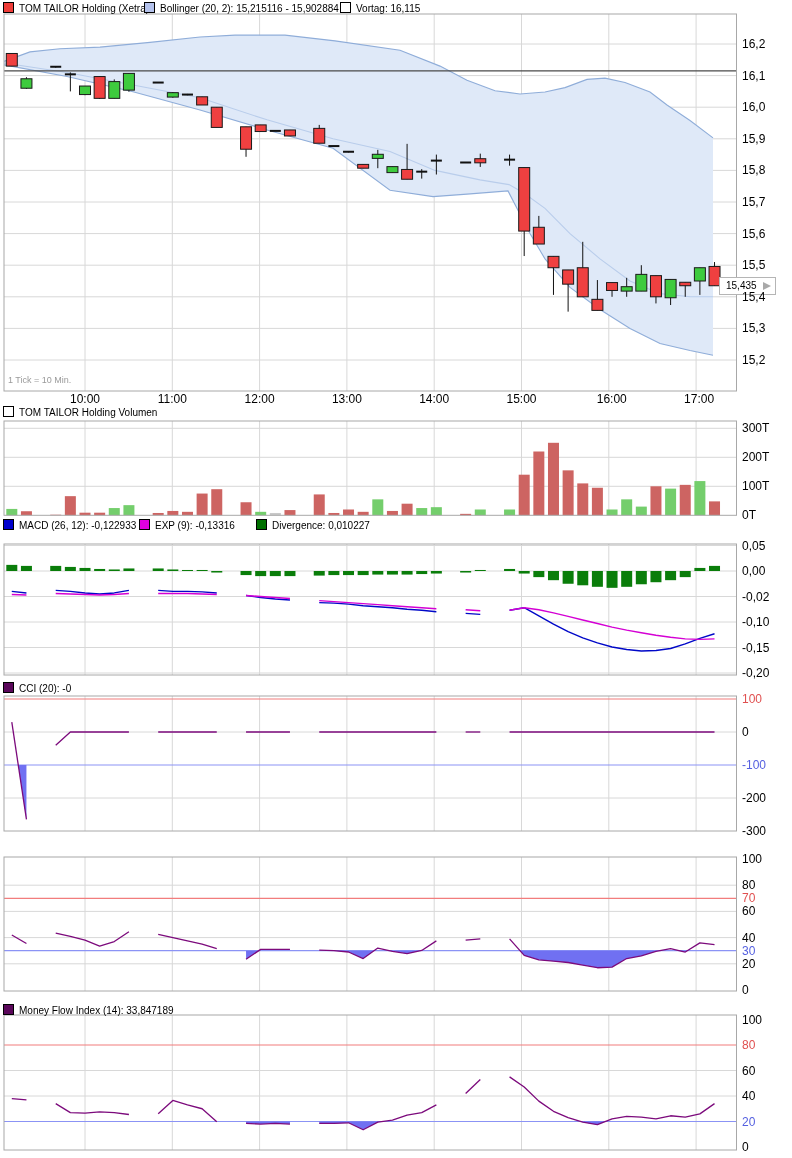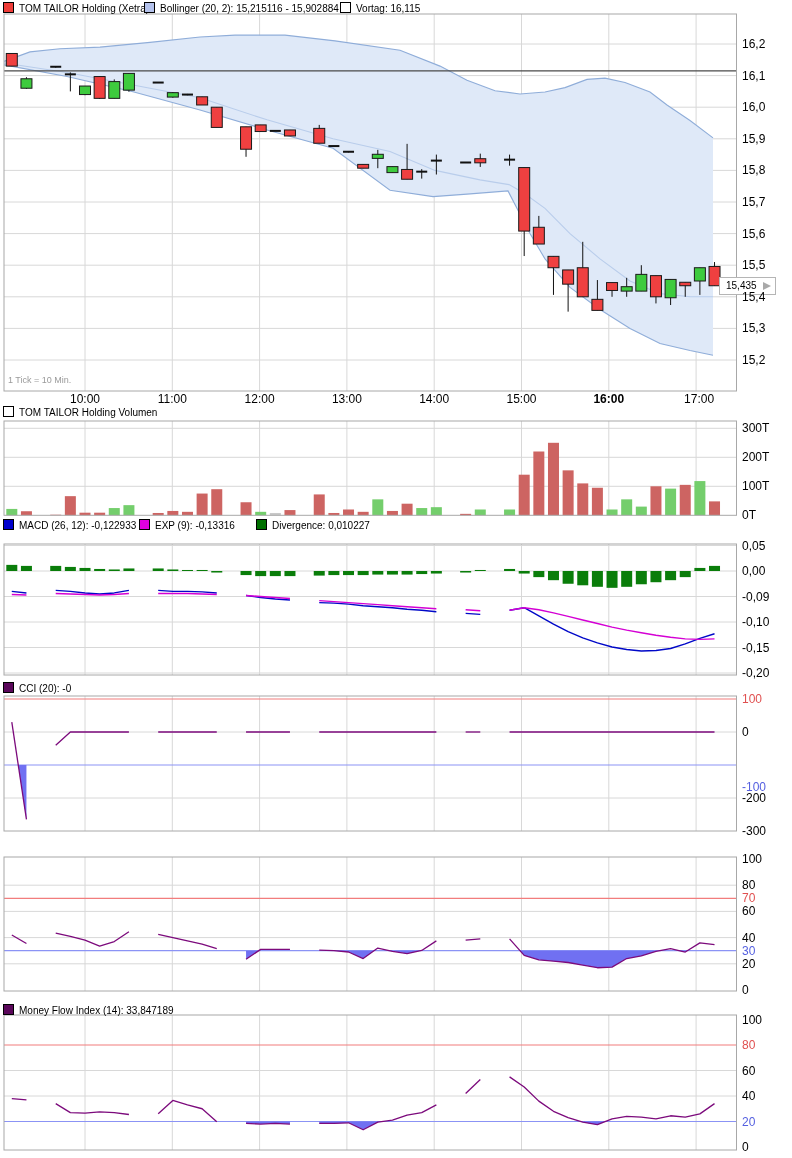--- a/index.html
+++ b/index.html
@@ -374,35 +374,35 @@
       <span class="lbl" style="left: 742px; top: 260.2px; color: rgb(0, 0, 0);">15,5</span>
       <span class="lbl" style="left: 742px; top: 291.8px; color: rgb(0, 0, 0);">15,4</span>
       <span class="lbl" style="left: 742px; top: 323.4px; color: rgb(0, 0, 0);">15,3</span>
       <span class="lbl" style="left: 742px; top: 355px; color: rgb(0, 0, 0);">15,2</span>
       <span class="lbl" style="left: 67px; top: 394px; width: 36px; text-align: center;">10:00</span>
       <span class="lbl" style="left: 154.3px; top: 394px; width: 36px; text-align: center;">11:00</span>
       <span class="lbl" style="left: 241.6px; top: 394px; width: 36px; text-align: center;">12:00</span>
       <span class="lbl" style="left: 328.9px; top: 394px; width: 36px; text-align: center;">13:00</span>
       <span class="lbl" style="left: 416.2px; top: 394px; width: 36px; text-align: center;">14:00</span>
       <span class="lbl" style="left: 503.5px; top: 394px; width: 36px; text-align: center;">15:00</span>
-      <span class="lbl" style="left: 590.8px; top: 394px; width: 36px; text-align: center; font-weight: bold;">16:00</span>
+      <span class="lbl" style="left: 590.8px; top: 394px; width: 36px; text-align: right;">16:00</span>
       <span class="lbl" style="left: 678.1px; top: 394px; width: 36px; text-align: right;">17:00</span>
       <span class="lbl" style="left: 742px; top: 423.3px; color: rgb(0, 0, 0);">300T</span>
       <span class="lbl" style="left: 742px; top: 452.3px; color: rgb(0, 0, 0);">200T</span>
       <span class="lbl" style="left: 742px; top: 481.3px; color: rgb(0, 0, 0);">100T</span>
       <span class="lbl" style="left: 742px; top: 510.3px; color: rgb(0, 0, 0);">0T</span>
       <span class="lbl" style="left: 742px; top: 540.5px; color: rgb(0, 0, 0);">0,05</span>
       <span class="lbl" style="left: 742px; top: 566px; color: rgb(0, 0, 0);">0,00</span>
-      <span class="lbl" style="left: 742px; top: 591.5px; color: rgb(0, 0, 0);">-0,09</span>
+      <span class="lbl" style="left: 742px; top: 591.5px; color: rgb(0, 0, 0);">-0,02</span>
       <span class="lbl" style="left: 742px; top: 617px; color: rgb(0, 0, 0);">-0,10</span>
       <span class="lbl" style="left: 742px; top: 642.5px; color: rgb(0, 0, 0);">-0,15</span>
       <span class="lbl" style="left: 742px; top: 668px; color: rgb(0, 0, 0);">-0,20</span>
       <span class="lbl" style="left: 742px; top: 694px; color: rgb(224, 80, 80);">100</span>
       <span class="lbl" style="left: 742px; top: 727px; color: rgb(0, 0, 0);">0</span>
-      <span class="lbl" style="left: 742px; top: 760px; color: rgb(85, 96, 224); margin-top: 22px;">-100</span>
+      <span class="lbl" style="left: 742px; top: 760px; color: rgb(85, 96, 224);">-100</span>
       <span class="lbl" style="left: 742px; top: 793px; color: rgb(0, 0, 0);">-200</span>
       <span class="lbl" style="left: 742px; top: 826px; color: rgb(0, 0, 0);">-300</span>
       <span class="lbl" style="left: 742px; top: 854px; color: rgb(0, 0, 0);">100</span>
       <span class="lbl" style="left: 742px; top: 880.2px; color: rgb(0, 0, 0);">80</span>
       <span class="lbl" style="left: 742px; top: 893.3px; color: rgb(224, 80, 80);">70</span>
       <span class="lbl" style="left: 742px; top: 906.4px; color: rgb(0, 0, 0);">60</span>
       <span class="lbl" style="left: 742px; top: 932.6px; color: rgb(0, 0, 0);">40</span>
       <span class="lbl" style="left: 742px; top: 945.7px; color: rgb(85, 96, 224);">30</span>
       <span class="lbl" style="left: 742px; top: 958.8px; color: rgb(0, 0, 0);">20</span>
       <span class="lbl" style="left: 742px; top: 985px; color: rgb(0, 0, 0);">0</span>

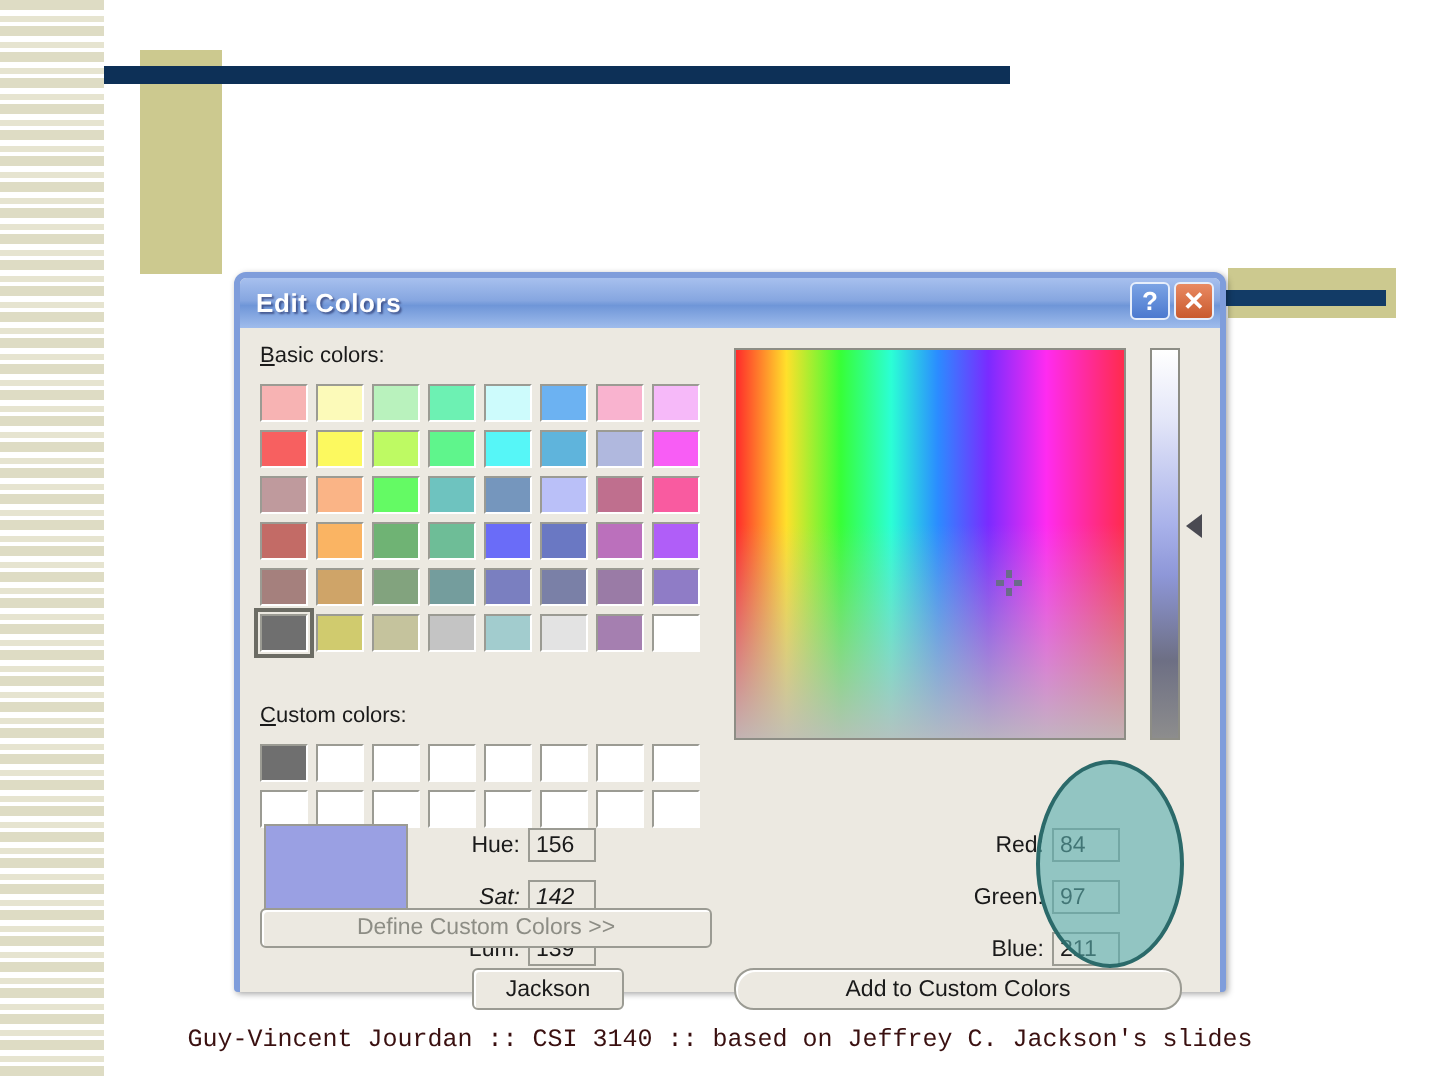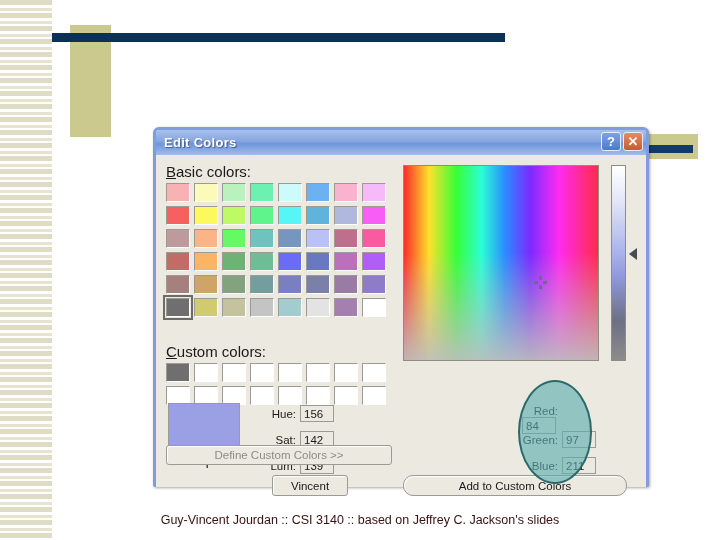--- a/index.html
+++ b/index.html
@@ -46,33 +46,32 @@
     font-family: "Liberation Serif", serif;
     font-size: 37px;
     color: #12365e;
     letter-spacing: 0.5px;
   }
 
   
   .footer {
     position: absolute; left: 0; top: 513px; width: 720px;
     text-align: center;
-    font-family: Liberation Sans, sans-serif;
+    font-family: Liberation Mono, monospace;
     font-size: 12.5px;
     color: #3a1010;
   }
 
   
   .dialog {
-    position: absolute; left: 117px; top: 127px; width: 496px; height: 360px;
+    position: absolute; left: 117px; top: 136px; width: 496px; height: 360px;
     background: #ece9e1;
     border: 3px solid #7f9ddb;
     border-radius: 6px 6px 2px 2px;
     box-shadow: 1px 1px 3px rgba(0,0,0,.35);
-    margin-left: 36px;
   }
   .titlebar {
     position: relative; height: 25px;
     background: linear-gradient(to bottom, #a7c0ee 0%, #86a6e0 45%, #6f96d8 55%, #9fbcec 100%);
     border-radius: 3px 3px 0 0;
     display: flex; align-items: center;
   }
   .titlebar-text {
     margin-left: 8px;
     font-size: 13px; font-weight: bold; color: #ffffff;
@@ -88,21 +87,21 @@
     font-size: 13px; font-weight: bold; color: #fff;
     border: 1px solid #e6eefb;
   }
   .tb-help { background: linear-gradient(to bottom,#7ba3e4,#4b79cf); }
   .tb-close { background: linear-gradient(to bottom,#e98a62,#c95a2e); }
 
   .dlg-body { position: relative; width: 100%; height: 332px; background: #ece9e1; }
 
   .lbl {
     position: absolute;
-    font-size: 15px; color: #1a1a1a;
+    font-size: 11px; color: #1a1a1a;
     font-family: "Liberation Sans", sans-serif;
     white-space: nowrap;
   }
   .lbl u { text-decoration: underline; }
 
   
   .grid {
     position: absolute;
     display: grid; gap: 4px 4px;
   }
@@ -304,44 +303,44 @@
       <div class="lumslider"></div>
       <div class="lumarrow"></div>
 
       <div class="preview" id="preview-swatch" style="background: rgb(154, 160, 227);"></div>
       <div class="lbl preview-label">Color|Solid</div>
 
       <div class="field-row" style="left:108px; top:250px;">
         <span class="field-label" style="width:32px;">Hue:</span>
         <span class="field-box">156</span>
       </div>
-      <div class="field-row" style="left:108px; top:276px;">
+      <div class="field-row" style="left:108px; top:276px;font-style:italic;">
         <span class="field-label" style="width:32px;">Sat:</span>
         <span class="field-box">142</span>
       </div>
       <div class="field-row" style="left:108px; top:302px;align-items:center;">
         <span class="field-label" style="width:32px;">Lum:</span>
         <span class="field-box">139</span>
       </div>
 
-      <div class="field-row" style="left:360px; top:250px;flex-direction:column;">
+      <div class="field-row" style="left:360px; top:250px;">
         <span class="field-label" style="width:42px;">Red:</span>
         <span class="field-box">84</span>
       </div>
       <div class="field-row" style="left:360px; top:276px;">
         <span class="field-label" style="width:42px;">Green:</span>
         <span class="field-box">97</span>
       </div>
       <div class="field-row" style="left:360px; top:302px;justify-content:flex-end;">
         <span class="field-label" style="width:42px;">Blue:</span>
         <span class="field-box">211</span>
       </div>
 
       <div class="btn dim" id="btn-define">Define Custom Colors &gt;&gt;</div>
-      <div class="btn" id="btn-cancel">Vincent</div>
+      <div class="btn" id="btn-cancel">Jackson</div>
       <div class="btn" id="btn-add">Add to Custom Colors</div>
 
     </div>
   </div>
 
   <div class="ellipse"></div>
 
   <div class="footer">Guy-Vincent Jourdan :: CSI 3140 :: based on Jeffrey C. Jackson's slides</div>
 </div>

====

All lines from the start of the entries above through the line containing "742px; top: 323.4px;" must be transcribed exactly, both ends included, and no picture may be copied.

## [Written response]
--- a/index.html
+++ b/index.html
@@ -374,35 +374,35 @@
       <span class="lbl" style="left: 742px; top: 260.2px; color: rgb(0, 0, 0);">15,5</span>
       <span class="lbl" style="left: 742px; top: 291.8px; color: rgb(0, 0, 0);">15,4</span>
       <span class="lbl" style="left: 742px; top: 323.4px; color: rgb(0, 0, 0);">15,3</span>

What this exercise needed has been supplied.